Rescuing Leftover Cuisine
Have you ever stood in line at a deli or takeout restaurant just a few minutes before closing, eyed the sandwiches and pastries in the display and wondered: What are they going to do with all that food? Queens native Robert Lee has been working to answer that very question for the last five years. In 2013, he started Rescuing Leftover Cuisine, a nonprofit organization that is fighting food waste, one meal at a time.
Every year in the United States, 40% of food is thrown away. The issue is magnified when juxtaposed with the number of families who are food insecure. According to the USDA, food insecurity is defined as “the limited or uncertain availability of nutritionally adequate and safe foods or limited or uncertain ability to acquire acceptable foods in socially acceptable ways.” Worldwide, there are 805,000,000 people who are food insecure, and 41.2 million of them live in the U.S. According to a press release from Hunger Free America, one in three Bronx children are living in food insecure households; from 2013 to 2015, one in five New York City children lived in food insecure homes. It’s no question that food waste and food insecurity in the United States are major problems, but thanks to the efforts of people like Lee, his team and a cohort of volunteers that come from all walks of life, it is not insurmountable.
Lee started Rescuing Leftover Cuisine (RLC) after learning that existing food rescue organizations in New York had minimum pound requirements. “There were restaurants that really wanted to donate their food but couldn’t because they were being turned down from the organizations that had existed,” Lee recalls. So RLC was born in this niche—rescuing the food that even food rescue organizations couldn’t reach.
With RLC’s unique model, anybody can sign up to do a food rescue. Instead of using more traditional food rescue models, like performing pickups with large trucks or outsourcing transportation, RLC relies on its fleet of volunteers to perform pickups whenever they can—on their commute home from work, on their lunch break, or whenever they have a free half-hour during the week—and deliver them to homeless shelters and food pantries across the city. Using a web application, RLC’s partner organizations like restaurants, hotels and catering companies can notify volunteers when they have an excess of food available for pickup. Using this model, Lee encourages an approach that does not contribute to greenhouse gases while rescuing food.
So, what can you do?

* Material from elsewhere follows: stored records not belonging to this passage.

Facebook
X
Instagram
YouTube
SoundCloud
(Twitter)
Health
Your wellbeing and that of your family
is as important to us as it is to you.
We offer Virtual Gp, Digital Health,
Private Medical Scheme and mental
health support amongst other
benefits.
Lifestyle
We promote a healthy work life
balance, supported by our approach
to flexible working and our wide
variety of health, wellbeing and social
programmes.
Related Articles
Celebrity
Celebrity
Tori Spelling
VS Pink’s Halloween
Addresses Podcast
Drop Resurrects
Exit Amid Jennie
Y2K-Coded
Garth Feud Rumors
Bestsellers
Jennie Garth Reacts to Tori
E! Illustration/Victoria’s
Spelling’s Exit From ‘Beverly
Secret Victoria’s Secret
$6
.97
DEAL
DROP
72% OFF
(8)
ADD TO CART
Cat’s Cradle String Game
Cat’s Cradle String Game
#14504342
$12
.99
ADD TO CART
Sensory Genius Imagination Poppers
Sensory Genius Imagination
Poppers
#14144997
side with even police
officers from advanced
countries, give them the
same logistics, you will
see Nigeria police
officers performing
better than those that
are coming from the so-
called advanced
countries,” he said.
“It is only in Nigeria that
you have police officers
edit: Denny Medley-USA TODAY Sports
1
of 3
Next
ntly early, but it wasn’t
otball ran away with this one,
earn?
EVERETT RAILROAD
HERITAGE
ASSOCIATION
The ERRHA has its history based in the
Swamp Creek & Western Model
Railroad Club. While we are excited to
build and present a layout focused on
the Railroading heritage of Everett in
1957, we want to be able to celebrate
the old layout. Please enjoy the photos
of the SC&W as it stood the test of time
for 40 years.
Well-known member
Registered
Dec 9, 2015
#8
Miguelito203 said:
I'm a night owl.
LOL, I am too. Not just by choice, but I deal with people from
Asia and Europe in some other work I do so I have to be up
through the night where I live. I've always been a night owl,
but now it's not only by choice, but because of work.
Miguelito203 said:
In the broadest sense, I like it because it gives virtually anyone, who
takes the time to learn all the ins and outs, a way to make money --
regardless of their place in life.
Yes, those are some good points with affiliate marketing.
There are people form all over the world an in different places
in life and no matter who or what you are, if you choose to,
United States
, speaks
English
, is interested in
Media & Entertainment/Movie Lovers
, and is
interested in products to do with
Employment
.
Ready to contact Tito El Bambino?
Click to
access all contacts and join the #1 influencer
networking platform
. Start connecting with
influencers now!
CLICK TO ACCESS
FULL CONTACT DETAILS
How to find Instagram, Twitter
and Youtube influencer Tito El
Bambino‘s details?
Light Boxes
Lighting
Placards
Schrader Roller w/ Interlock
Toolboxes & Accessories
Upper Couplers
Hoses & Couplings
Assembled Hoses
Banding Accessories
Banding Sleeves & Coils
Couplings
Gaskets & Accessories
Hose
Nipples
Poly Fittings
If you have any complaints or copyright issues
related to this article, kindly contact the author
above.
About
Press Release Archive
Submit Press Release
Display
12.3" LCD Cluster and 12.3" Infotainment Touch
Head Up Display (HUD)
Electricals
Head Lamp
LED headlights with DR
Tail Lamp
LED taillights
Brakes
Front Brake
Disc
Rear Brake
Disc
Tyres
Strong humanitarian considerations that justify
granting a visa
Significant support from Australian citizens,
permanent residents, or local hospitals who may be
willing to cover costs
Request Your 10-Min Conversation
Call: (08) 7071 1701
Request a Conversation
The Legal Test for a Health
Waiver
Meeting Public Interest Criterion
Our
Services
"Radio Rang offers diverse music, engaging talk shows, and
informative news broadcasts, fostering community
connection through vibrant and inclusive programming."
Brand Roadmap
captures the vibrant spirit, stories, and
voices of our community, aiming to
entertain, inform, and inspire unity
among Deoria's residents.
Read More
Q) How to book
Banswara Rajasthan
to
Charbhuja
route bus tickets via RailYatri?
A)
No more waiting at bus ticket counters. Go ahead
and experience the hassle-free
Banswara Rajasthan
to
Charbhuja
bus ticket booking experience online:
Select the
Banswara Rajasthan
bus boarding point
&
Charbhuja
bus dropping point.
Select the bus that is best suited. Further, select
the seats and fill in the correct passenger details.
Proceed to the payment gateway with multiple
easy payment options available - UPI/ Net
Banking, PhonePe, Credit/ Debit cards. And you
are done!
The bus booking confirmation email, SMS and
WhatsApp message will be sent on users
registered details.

Above all, Lee wants you to know that you can make a difference when it comes to fighting food waste. “We’re growing, and we can’t continue to grow without help. […] Our philosophy—the reason we got started—is because we believe that every small bit counts,” Lee said. “Even small amounts of time can help, even small amounts of donations can help quite a bit, and to sustain our growth and to continue to make more and more of an impact, partner with more and more restaurants and rescue more and more food, we need all the support we can get.” With food rescues taking place in over 16 cities across the country, there is no doubt that the small efforts of volunteers are making a huge difference. Headquartered in New York City, RLC’s presence in the Bronx is limited, but they are hoping to expand and connect with more food donors within the borough. They currently work with Fordham University and Dunkin Donuts, which delivers leftover doughnuts to POTS (Part of the Solution), a nonprofit organization that provides food and other social services to low-income Bronx residents.
Lee’s ultimate goal is to have every single restaurant working with a food rescue organization. “I think everyone should know that food waste is a multi-faceted, difficult and complex problem, but it’s not [impossible] to overcome,” Lee says. “And there are many different ways to target the different types and amounts of food waste […] So obviously at the consumer level, each of us can do something about the three meals we eat every day, and ensure that we reduce food waste there. But there are also other ways [to help], for example, like volunteering with Rescue Leftover Cuisine.” Since its inception, RLC has collected over 1.7 million pounds of food. Lee hopes to hit another million in just one year.